Reading an analog input pin:
int sensorValue = analogRead(A5); //read analog pin A5The analogRead() value ranges from 0 to 1023, representing voltages from 0V to 5V.
Analog pins cannot provide an analog output voltage, only digital HIGH/LOW states. But they can be used with PWM to mimic analog-like behaviour.
Control Structures
Control structures allow you to control the flow of your Arduino program using conditional logic, loops, and other mechanisms.

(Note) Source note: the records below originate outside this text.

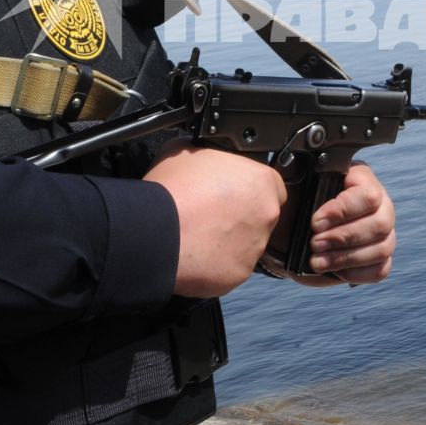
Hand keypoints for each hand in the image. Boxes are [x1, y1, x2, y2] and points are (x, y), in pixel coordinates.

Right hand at [145, 144, 286, 298]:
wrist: (154, 233)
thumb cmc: (171, 191)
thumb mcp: (188, 150)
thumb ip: (210, 155)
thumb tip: (204, 159)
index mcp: (261, 180)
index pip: (270, 184)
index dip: (249, 188)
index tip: (232, 191)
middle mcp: (266, 214)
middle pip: (261, 215)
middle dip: (241, 215)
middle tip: (212, 214)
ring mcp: (255, 247)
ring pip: (248, 243)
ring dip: (230, 240)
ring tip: (200, 234)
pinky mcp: (239, 274)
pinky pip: (232, 267)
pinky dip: (218, 263)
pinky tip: (196, 253)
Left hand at [296, 162, 395, 288]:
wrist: (289, 234)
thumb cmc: (294, 204)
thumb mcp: (291, 184)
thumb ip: (295, 172)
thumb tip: (294, 164)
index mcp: (361, 180)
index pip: (369, 195)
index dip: (343, 211)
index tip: (315, 222)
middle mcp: (380, 205)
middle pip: (381, 224)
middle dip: (343, 237)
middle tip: (314, 244)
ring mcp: (384, 233)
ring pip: (382, 248)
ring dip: (346, 258)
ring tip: (317, 261)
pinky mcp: (379, 259)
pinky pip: (380, 269)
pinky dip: (355, 272)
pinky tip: (333, 270)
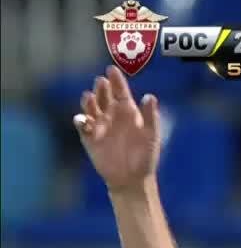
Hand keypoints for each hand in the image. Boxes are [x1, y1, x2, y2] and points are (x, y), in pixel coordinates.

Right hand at [73, 65, 162, 195]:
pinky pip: (83, 126)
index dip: (116, 81)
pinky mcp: (90, 138)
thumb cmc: (145, 156)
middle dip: (101, 88)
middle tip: (100, 81)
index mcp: (129, 113)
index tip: (111, 70)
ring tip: (90, 98)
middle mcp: (112, 116)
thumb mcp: (152, 136)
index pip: (121, 93)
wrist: (132, 178)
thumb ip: (151, 116)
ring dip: (89, 102)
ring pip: (91, 108)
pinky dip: (81, 121)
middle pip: (104, 97)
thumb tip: (150, 96)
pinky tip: (84, 119)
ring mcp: (100, 126)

Here are some common control structures:
if/else
The if/else statement executes different blocks of code depending on whether a condition is true or false:
int sensorReading = analogRead(A0);
if(sensorReading > 400)
{
// do something if reading exceeds threshold
}
else
{
// do something else if reading is less than threshold
}for Loop
The for loop repeats a block of code a certain number of times:
for(int i=0; i<10; i++)
{
// flash LED 10 times
digitalWrite(LED_PIN, HIGH);
delay(100);
digitalWrite(LED_PIN, LOW);
delay(100);
}while Loop
The while loop repeats code over and over as long as a condition remains true:
while(digitalRead(BUTTON_PIN) == HIGH)
{
// keep flashing LED while button pressed
digitalWrite(LED_PIN, HIGH);
delay(100);
digitalWrite(LED_PIN, LOW);
delay(100);
}switch/case
The switch/case statement runs different code blocks based on the value of a variable:
switch(sensorValue)
{
case 0: // do something if value is 0
break;
case 1: // do something if value is 1
break;
default: // do something if no case matches
}Arrays
Arrays allow you to store multiple values of the same type in a single variable. This is useful for storing data from multiple sensors, keeping track of output states, and other collections of related values.
Declaring Arrays
Arrays are declared by specifying the data type and size:
int sensorValues[5]; //array of 5 ints
char msg[10]; //array of 10 chars
boolean LEDstates[3]; //array of 3 booleansAccessing Array Values
Array elements are accessed using an index number:
sensorValues[0] = analogRead(A0); //first element
sensorValues[4] = analogRead(A4); //fifth elementIterating Arrays
A for loop can be used to iterate through each element in an array:
for(int i=0; i<5; i++)
{
sensorValues[i] = analogRead(i); //read analog pins 0-4
}Arrays vs Vectors
Arrays have a fixed size that needs to be declared ahead of time. For arrays that need to resize dynamically, use a Vector instead.
Libraries
Libraries provide extra functionality not available in the core Arduino language. Many common tasks, like interfacing sensors, require a library.
Including Libraries
Libraries are included at the top of a sketch:
#include <Servo.h> //include servo libraryUsing the Library
After including, functions can be called:
Servo myServo; // create servo object
myServo.attach(9); // attach servo on pin 9
myServo.write(90); // set servo to 90 degreesSome common libraries:
- Servo – for controlling servo motors
- Wire – used for I2C communication
- SPI – used for SPI communication
- SD – for reading/writing SD cards
- EEPROM – reading/writing to internal EEPROM memory
There are tons of open-source Arduino libraries available online.
Concluding Remarks
The capabilities of Arduino are limited only by your programming skills and creativity. This guide provides the core syntax you need to start acquiring those skills. For further learning, refer to the official Arduino documentation and example sketches included with the IDE.
An Arduino is an incredibly flexible platform for creating interactive electronics projects. Combining your new programming abilities with a basic understanding of circuits and electronics allows you to build amazing Arduino projects – endless possibilities!